Priscilla Joyner, born into the slave society of the Old South, was still a child when the Civil War ended. She became a footnote in history when, in the 1930s, she told her story to reporters from the Federal Writers Project gathering interviews for a local history series. Now, historian Carole Emberton has examined the full transcript of Joyner’s interview and tries to imagine her life as a Black woman in To Walk About in Freedom.

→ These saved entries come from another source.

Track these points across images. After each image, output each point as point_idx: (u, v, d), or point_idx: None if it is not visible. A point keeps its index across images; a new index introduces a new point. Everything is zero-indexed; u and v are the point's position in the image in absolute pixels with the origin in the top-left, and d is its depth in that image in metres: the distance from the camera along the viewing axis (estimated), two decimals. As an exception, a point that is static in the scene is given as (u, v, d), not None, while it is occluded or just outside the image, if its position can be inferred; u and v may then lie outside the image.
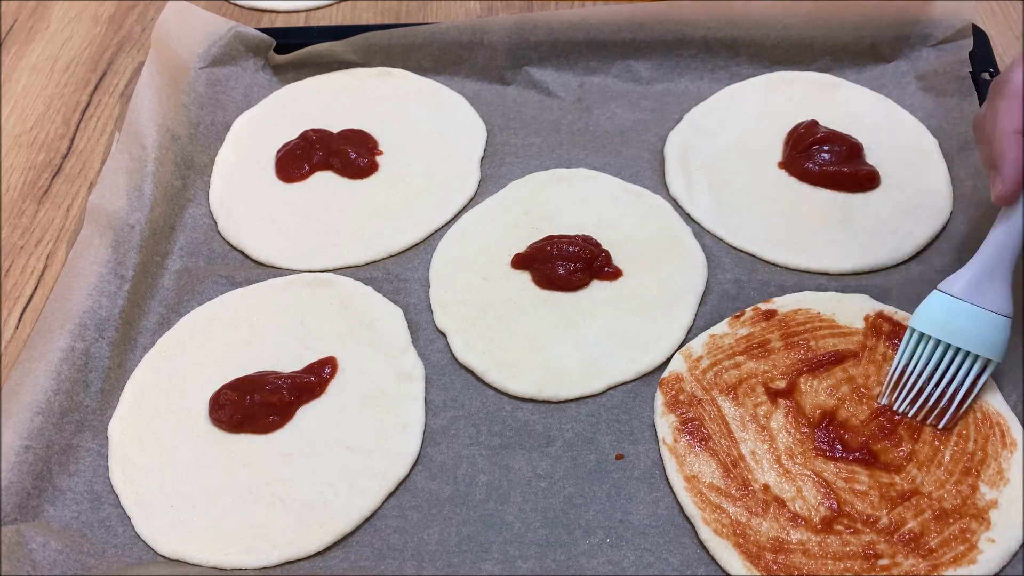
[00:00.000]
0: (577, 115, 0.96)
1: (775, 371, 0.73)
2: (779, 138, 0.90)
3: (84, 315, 0.76)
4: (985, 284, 0.69)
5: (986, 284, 0.69)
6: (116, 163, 0.84)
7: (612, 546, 0.67)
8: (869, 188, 0.85)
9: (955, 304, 0.69)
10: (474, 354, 0.77)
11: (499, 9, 1.11)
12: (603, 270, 0.81)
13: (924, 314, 0.70)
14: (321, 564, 0.67)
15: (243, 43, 0.98)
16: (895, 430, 0.69)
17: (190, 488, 0.71)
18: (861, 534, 0.65)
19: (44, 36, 1.11)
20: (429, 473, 0.71)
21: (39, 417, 0.70)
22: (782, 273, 0.81)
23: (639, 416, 0.73)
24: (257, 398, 0.73)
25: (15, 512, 0.67)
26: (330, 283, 0.82)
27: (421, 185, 0.90)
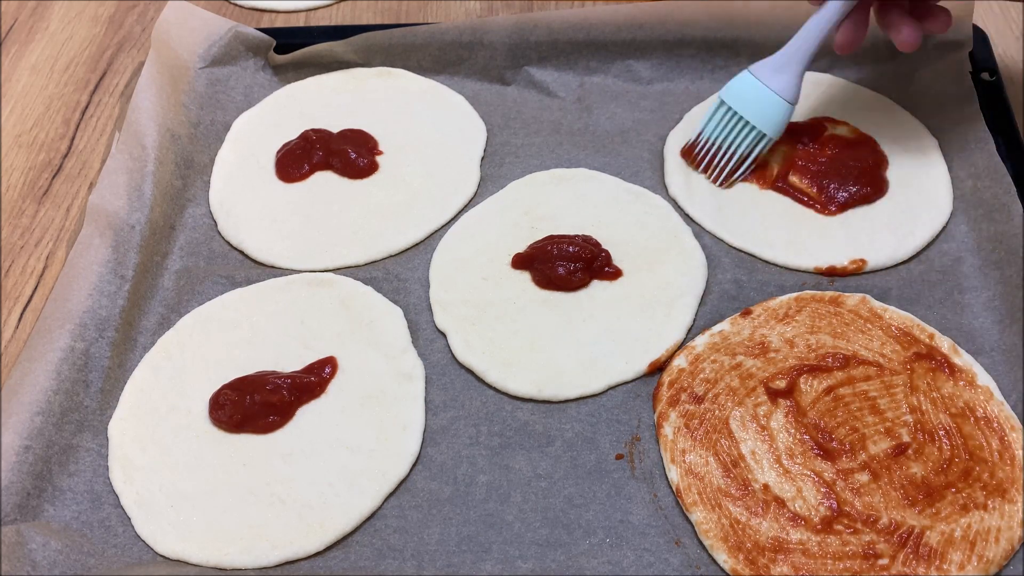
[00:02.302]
0: (577, 115, 0.96)
1: (775, 371, 0.73)
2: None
3: (84, 315, 0.76)
4: (781, 72, 0.82)
5: (781, 72, 0.82)
6: (116, 163, 0.84)
7: (612, 546, 0.67)
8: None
9: (754, 84, 0.82)
10: (474, 354, 0.77)
11: (499, 9, 1.11)
12: (603, 270, 0.81)
13: (730, 88, 0.84)
14: (321, 564, 0.67)
15: (243, 43, 0.98)
16: (896, 430, 0.70)
17: (190, 488, 0.71)
18: (861, 534, 0.65)
19: (44, 36, 1.11)
20: (429, 473, 0.71)
21: (39, 417, 0.70)
22: (782, 273, 0.81)
23: (639, 416, 0.73)
24: (257, 398, 0.73)
25: (15, 512, 0.67)
26: (330, 283, 0.82)
27: (421, 185, 0.90)
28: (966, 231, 0.82)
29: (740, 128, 0.84)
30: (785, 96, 0.82)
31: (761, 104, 0.82)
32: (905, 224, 0.83)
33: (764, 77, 0.82)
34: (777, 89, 0.82)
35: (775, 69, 0.82)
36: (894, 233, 0.82)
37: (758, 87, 0.82)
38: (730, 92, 0.84)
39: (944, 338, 0.75)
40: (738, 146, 0.84)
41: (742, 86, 0.84)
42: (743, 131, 0.84)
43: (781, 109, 0.82)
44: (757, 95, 0.82)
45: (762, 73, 0.83)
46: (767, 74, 0.82)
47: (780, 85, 0.82)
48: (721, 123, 0.85)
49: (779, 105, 0.82)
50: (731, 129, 0.84)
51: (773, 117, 0.82)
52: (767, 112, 0.82)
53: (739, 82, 0.84)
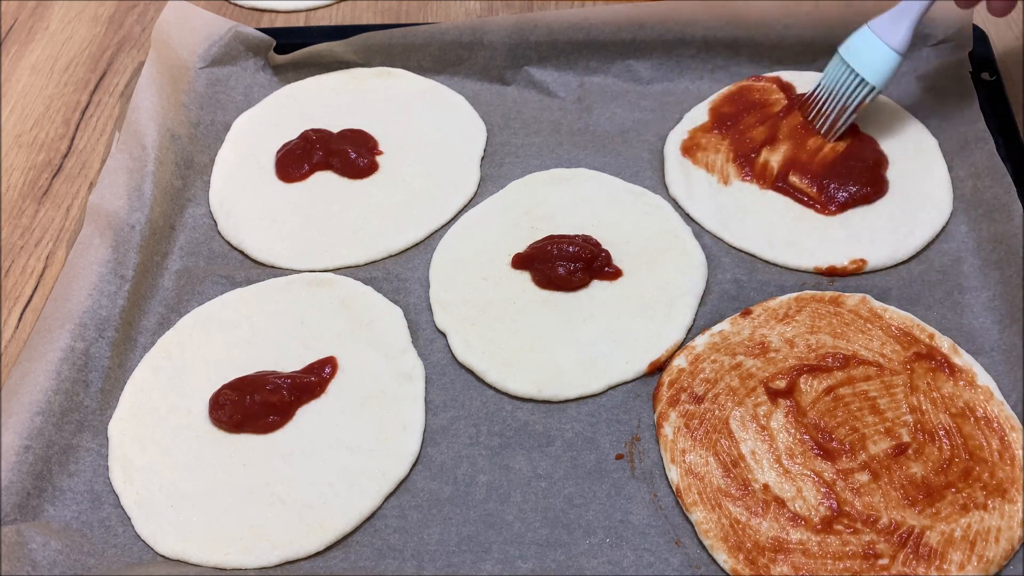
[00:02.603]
0: (577, 115, 0.96)
1: (775, 371, 0.73)
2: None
3: (84, 315, 0.76)
4: (894, 23, 0.84)
5: (895, 23, 0.83)
6: (116, 163, 0.84)
7: (612, 546, 0.67)
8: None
9: (867, 35, 0.85)
10: (474, 354, 0.77)
11: (499, 9, 1.11)
12: (603, 270, 0.81)
13: (848, 42, 0.86)
14: (321, 564, 0.67)
15: (243, 43, 0.98)
16: (896, 430, 0.70)
17: (190, 488, 0.71)
18: (861, 534, 0.65)
19: (44, 36, 1.11)
20: (429, 473, 0.71)
21: (39, 417, 0.70)
22: (782, 273, 0.81)
23: (639, 416, 0.73)
24: (257, 398, 0.73)
25: (15, 512, 0.67)
26: (330, 283, 0.82)
27: (421, 185, 0.90)
28: (966, 231, 0.82)
29: (851, 80, 0.85)
30: (895, 46, 0.83)
31: (871, 55, 0.84)
32: (905, 224, 0.83)
33: (878, 29, 0.84)
34: (888, 40, 0.83)
35: (890, 21, 0.84)
36: (894, 233, 0.82)
37: (871, 39, 0.84)
38: (846, 46, 0.86)
39: (944, 338, 0.75)
40: (847, 97, 0.86)
41: (857, 40, 0.86)
42: (853, 83, 0.85)
43: (888, 59, 0.84)
44: (869, 47, 0.84)
45: (877, 26, 0.85)
46: (881, 27, 0.84)
47: (890, 36, 0.83)
48: (836, 76, 0.87)
49: (887, 55, 0.84)
50: (844, 81, 0.86)
51: (879, 67, 0.84)
52: (874, 63, 0.84)
53: (855, 36, 0.86)
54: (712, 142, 0.90)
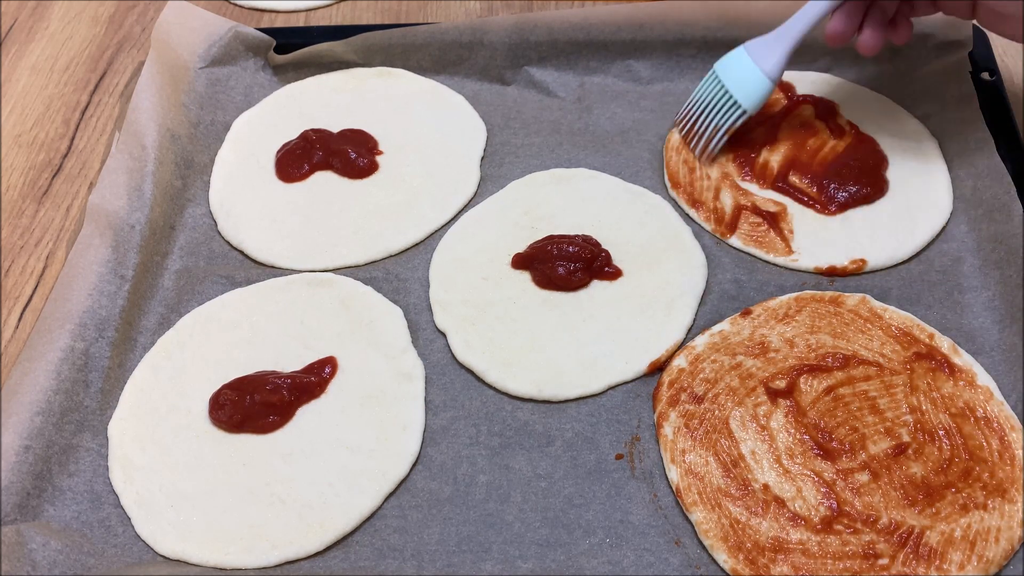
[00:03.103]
0: (577, 115, 0.96)
1: (775, 371, 0.73)
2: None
3: (84, 315, 0.76)
4: (770, 49, 0.84)
5: (771, 49, 0.84)
6: (116, 163, 0.84)
7: (612, 546, 0.67)
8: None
9: (742, 57, 0.85)
10: (474, 354, 0.77)
11: (499, 9, 1.11)
12: (603, 270, 0.81)
13: (724, 60, 0.87)
14: (321, 564, 0.67)
15: (243, 43, 0.98)
16: (896, 430, 0.70)
17: (190, 488, 0.71)
18: (861, 534, 0.65)
19: (44, 36, 1.11)
20: (429, 473, 0.71)
21: (39, 417, 0.70)
22: (782, 273, 0.81)
23: (639, 416, 0.73)
24: (257, 398, 0.73)
25: (15, 512, 0.67)
26: (330, 283, 0.82)
27: (421, 185, 0.90)
28: (966, 231, 0.82)
29: (724, 100, 0.86)
30: (768, 72, 0.84)
31: (745, 78, 0.85)
32: (905, 224, 0.83)
33: (754, 52, 0.85)
34: (762, 65, 0.84)
35: (766, 45, 0.85)
36: (894, 233, 0.82)
37: (745, 61, 0.85)
38: (722, 63, 0.87)
39: (944, 338, 0.75)
40: (719, 117, 0.86)
41: (733, 59, 0.86)
42: (726, 103, 0.86)
43: (761, 85, 0.84)
44: (743, 69, 0.85)
45: (753, 48, 0.85)
46: (758, 50, 0.85)
47: (766, 62, 0.84)
48: (709, 92, 0.87)
49: (760, 81, 0.84)
50: (717, 99, 0.86)
51: (752, 92, 0.85)
52: (748, 86, 0.85)
53: (732, 55, 0.87)
54: (712, 142, 0.91)
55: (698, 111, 0.88)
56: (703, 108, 0.87)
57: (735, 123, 0.86)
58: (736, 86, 0.85)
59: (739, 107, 0.85)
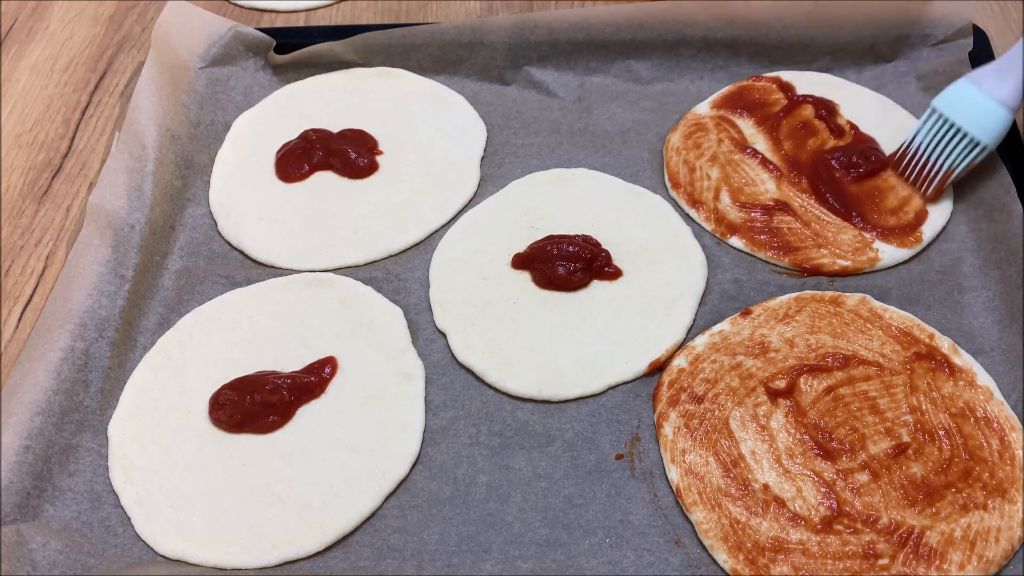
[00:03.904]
0: (577, 115, 0.96)
1: (775, 371, 0.73)
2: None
3: (84, 315, 0.76)
4: (1002, 78, 0.78)
5: (1003, 78, 0.78)
6: (116, 163, 0.84)
7: (612, 546, 0.67)
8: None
9: (970, 90, 0.79)
10: (474, 354, 0.77)
11: (499, 9, 1.11)
12: (603, 270, 0.81)
13: (945, 95, 0.81)
14: (321, 564, 0.67)
15: (243, 43, 0.98)
16: (896, 430, 0.70)
17: (190, 488, 0.71)
18: (861, 534, 0.65)
19: (44, 36, 1.11)
20: (429, 473, 0.71)
21: (39, 417, 0.70)
22: (782, 273, 0.81)
23: (639, 416, 0.73)
24: (257, 398, 0.73)
25: (15, 512, 0.67)
26: (330, 283, 0.82)
27: (421, 185, 0.90)
28: (966, 231, 0.82)
29: (953, 136, 0.80)
30: (1005, 102, 0.78)
31: (977, 111, 0.79)
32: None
33: (983, 83, 0.79)
34: (996, 95, 0.78)
35: (996, 74, 0.79)
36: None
37: (975, 93, 0.79)
38: (945, 99, 0.81)
39: (944, 338, 0.75)
40: (950, 155, 0.81)
41: (958, 93, 0.80)
42: (956, 140, 0.80)
43: (999, 116, 0.78)
44: (973, 102, 0.79)
45: (981, 79, 0.80)
46: (986, 80, 0.79)
47: (1000, 91, 0.78)
48: (933, 132, 0.81)
49: (996, 112, 0.78)
50: (943, 138, 0.81)
51: (990, 124, 0.79)
52: (983, 119, 0.79)
53: (955, 89, 0.81)
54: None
55: (924, 151, 0.82)
56: (930, 147, 0.81)
57: (975, 159, 0.80)
58: (967, 120, 0.79)
59: (975, 142, 0.79)
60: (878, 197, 0.84)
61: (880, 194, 0.84)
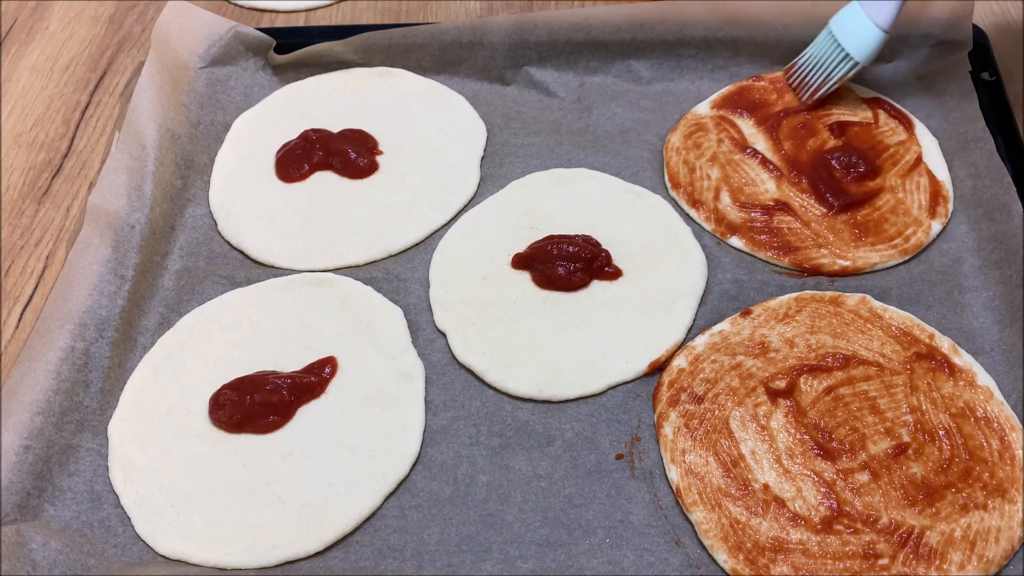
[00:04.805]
0: (577, 115, 0.96)
1: (775, 371, 0.73)
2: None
3: (84, 315, 0.76)
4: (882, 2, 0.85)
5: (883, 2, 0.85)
6: (116, 163, 0.84)
7: (612, 546, 0.67)
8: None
9: (856, 10, 0.86)
10: (474, 354, 0.77)
11: (499, 9, 1.11)
12: (603, 270, 0.81)
13: (838, 15, 0.88)
14: (321, 564, 0.67)
15: (243, 43, 0.98)
16: (896, 430, 0.70)
17: (190, 488, 0.71)
18: (861, 534, 0.65)
19: (44, 36, 1.11)
20: (429, 473, 0.71)
21: (39, 417, 0.70)
22: (782, 273, 0.81)
23: (639, 416, 0.73)
24: (257, 398, 0.73)
25: (15, 512, 0.67)
26: (330, 283, 0.82)
27: (421, 185, 0.90)
28: (966, 231, 0.82)
29: (837, 54, 0.88)
30: (879, 23, 0.85)
31: (858, 31, 0.86)
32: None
33: (867, 5, 0.86)
34: (874, 16, 0.85)
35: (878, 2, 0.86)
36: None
37: (859, 14, 0.86)
38: (836, 19, 0.88)
39: (944, 338, 0.75)
40: (830, 68, 0.89)
41: (846, 14, 0.88)
42: (839, 57, 0.88)
43: (873, 36, 0.86)
44: (856, 22, 0.86)
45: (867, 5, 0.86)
46: (870, 6, 0.86)
47: (877, 13, 0.85)
48: (823, 47, 0.89)
49: (872, 31, 0.85)
50: (830, 53, 0.88)
51: (864, 43, 0.86)
52: (860, 39, 0.86)
53: (846, 10, 0.88)
54: (712, 142, 0.91)
55: (810, 65, 0.90)
56: (815, 62, 0.90)
57: (847, 74, 0.88)
58: (849, 40, 0.86)
59: (850, 59, 0.87)
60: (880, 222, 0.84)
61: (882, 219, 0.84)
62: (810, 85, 0.90)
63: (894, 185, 0.85)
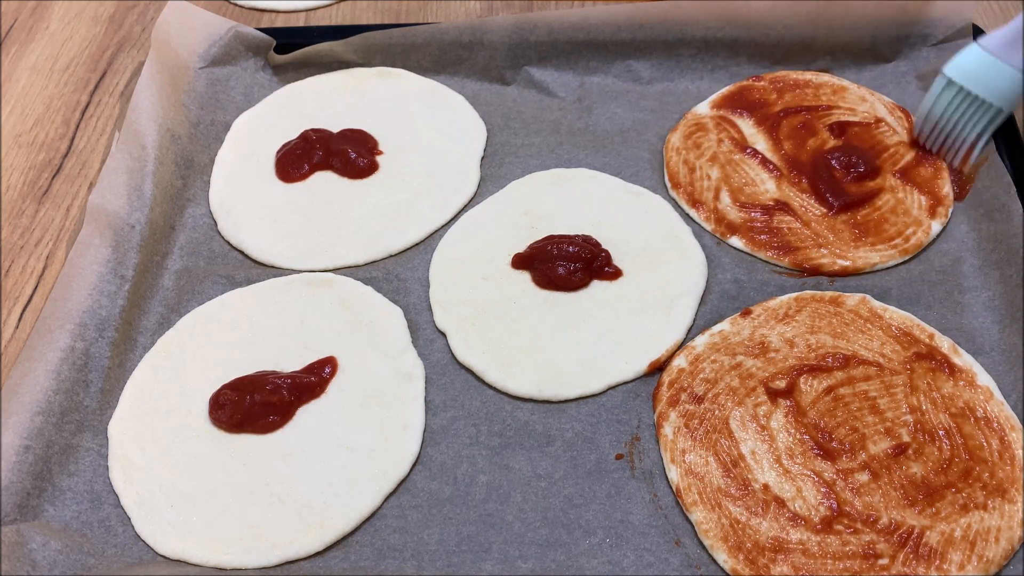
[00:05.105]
0: (577, 115, 0.96)
1: (775, 371, 0.73)
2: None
3: (84, 315, 0.76)
4: (1013, 43, 0.77)
5: (1013, 43, 0.77)
6: (116, 163, 0.84)
7: (612, 546, 0.67)
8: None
9: (982, 56, 0.78)
10: (474, 354, 0.77)
11: (499, 9, 1.11)
12: (603, 270, 0.81)
13: (956, 63, 0.80)
14: (321, 564, 0.67)
15: (243, 43, 0.98)
16: (896, 430, 0.70)
17: (190, 488, 0.71)
18: (861, 534, 0.65)
19: (44, 36, 1.11)
20: (429, 473, 0.71)
21: (39, 417, 0.70)
22: (782, 273, 0.81)
23: (639, 416, 0.73)
24: (257, 398, 0.73)
25: (15, 512, 0.67)
26: (330, 283, 0.82)
27: (421, 185, 0.90)
28: (966, 231, 0.82)
29: (969, 105, 0.80)
30: (1017, 65, 0.78)
31: (990, 76, 0.79)
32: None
33: (994, 48, 0.79)
34: (1009, 59, 0.78)
35: (1006, 40, 0.79)
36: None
37: (987, 59, 0.79)
38: (956, 67, 0.81)
39: (944, 338, 0.75)
40: (969, 123, 0.81)
41: (969, 60, 0.80)
42: (972, 108, 0.80)
43: (1014, 80, 0.78)
44: (986, 68, 0.79)
45: (992, 45, 0.79)
46: (1000, 48, 0.79)
47: (1012, 55, 0.78)
48: (948, 101, 0.81)
49: (1011, 76, 0.78)
50: (959, 107, 0.81)
51: (1005, 89, 0.79)
52: (998, 84, 0.79)
53: (966, 56, 0.80)
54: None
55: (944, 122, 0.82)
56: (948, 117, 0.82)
57: (995, 125, 0.81)
58: (982, 87, 0.79)
59: (991, 107, 0.79)
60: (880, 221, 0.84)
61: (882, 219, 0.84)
62: (956, 148, 0.82)
63: (894, 185, 0.85)
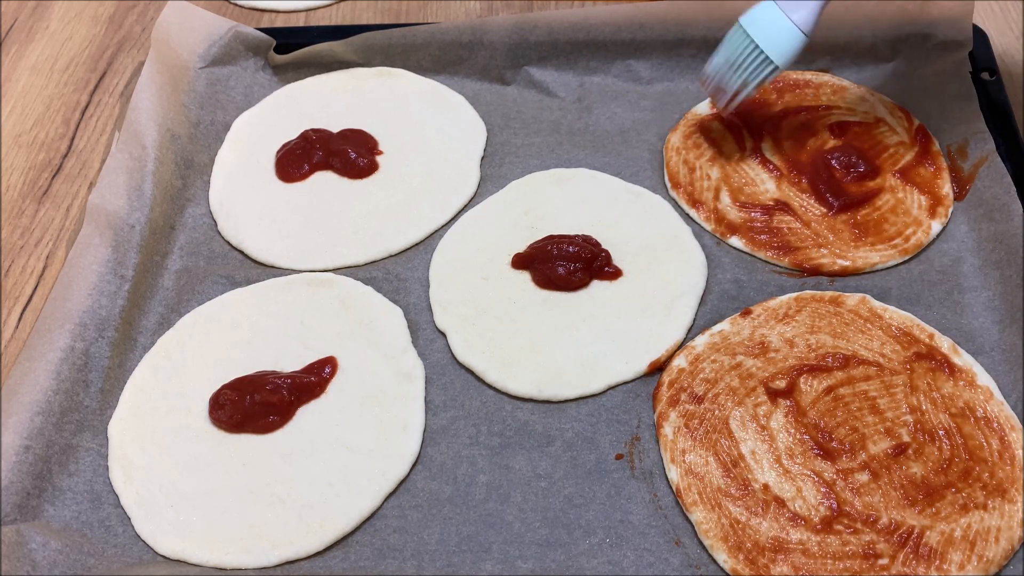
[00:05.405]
0: (577, 115, 0.96)
1: (775, 371, 0.73)
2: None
3: (84, 315, 0.76)
4: (801, 4, 0.81)
5: (802, 4, 0.81)
6: (116, 163, 0.84)
7: (612, 546, 0.67)
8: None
9: (773, 11, 0.81)
10: (474, 354, 0.77)
11: (499, 9, 1.11)
12: (603, 270, 0.81)
13: (750, 14, 0.83)
14: (321, 564, 0.67)
15: (243, 43, 0.98)
16: (896, 430, 0.70)
17: (190, 488, 0.71)
18: (861, 534, 0.65)
19: (44, 36, 1.11)
20: (429, 473, 0.71)
21: (39, 417, 0.70)
22: (782, 273, 0.81)
23: (639, 416, 0.73)
24: (257, 398, 0.73)
25: (15, 512, 0.67)
26: (330, 283, 0.82)
27: (421, 185, 0.90)
28: (966, 231, 0.82)
29: (752, 54, 0.82)
30: (801, 26, 0.81)
31: (776, 32, 0.81)
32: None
33: (785, 5, 0.81)
34: (795, 19, 0.81)
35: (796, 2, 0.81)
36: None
37: (777, 15, 0.81)
38: (749, 17, 0.83)
39: (944, 338, 0.75)
40: (744, 72, 0.83)
41: (762, 13, 0.82)
42: (752, 58, 0.82)
43: (794, 39, 0.81)
44: (774, 23, 0.81)
45: (784, 3, 0.81)
46: (788, 3, 0.81)
47: (799, 16, 0.81)
48: (736, 48, 0.83)
49: (793, 35, 0.81)
50: (744, 54, 0.82)
51: (784, 46, 0.81)
52: (780, 41, 0.81)
53: (760, 9, 0.82)
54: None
55: (725, 68, 0.84)
56: (731, 65, 0.83)
57: (765, 79, 0.83)
58: (767, 41, 0.81)
59: (770, 63, 0.82)
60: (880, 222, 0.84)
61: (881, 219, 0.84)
62: (726, 91, 0.84)
63: (894, 185, 0.85)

Joyner’s story was unusual but not unheard of. She was the child of an unknown Black man and a white, slave-owning mother. Legally as the child of a white mother she was “free,” but was made to feel inferior nonetheless because of her color. With Emancipation came the promise of freedom followed by its denial. “White southerners were determined to make sure that although slavery might be dead in name it would live on in the workings of their daily lives,” Emberton writes. Joyner married a laborer who was half-brother to the white man whose farm he worked. The color barriers hardened under Jim Crow and the ever-present threat of white violence.
Joyner and her husband worked hard, managed the money they earned and bought a house. She was among the more fortunate members of a generation newly “free” in a society determined to hold them down. To Walk About in Freedom can find little about her beyond what she told the Writers Project interviewers but imagining her life in context casts a ray of light into the history of African Americans after Emancipation.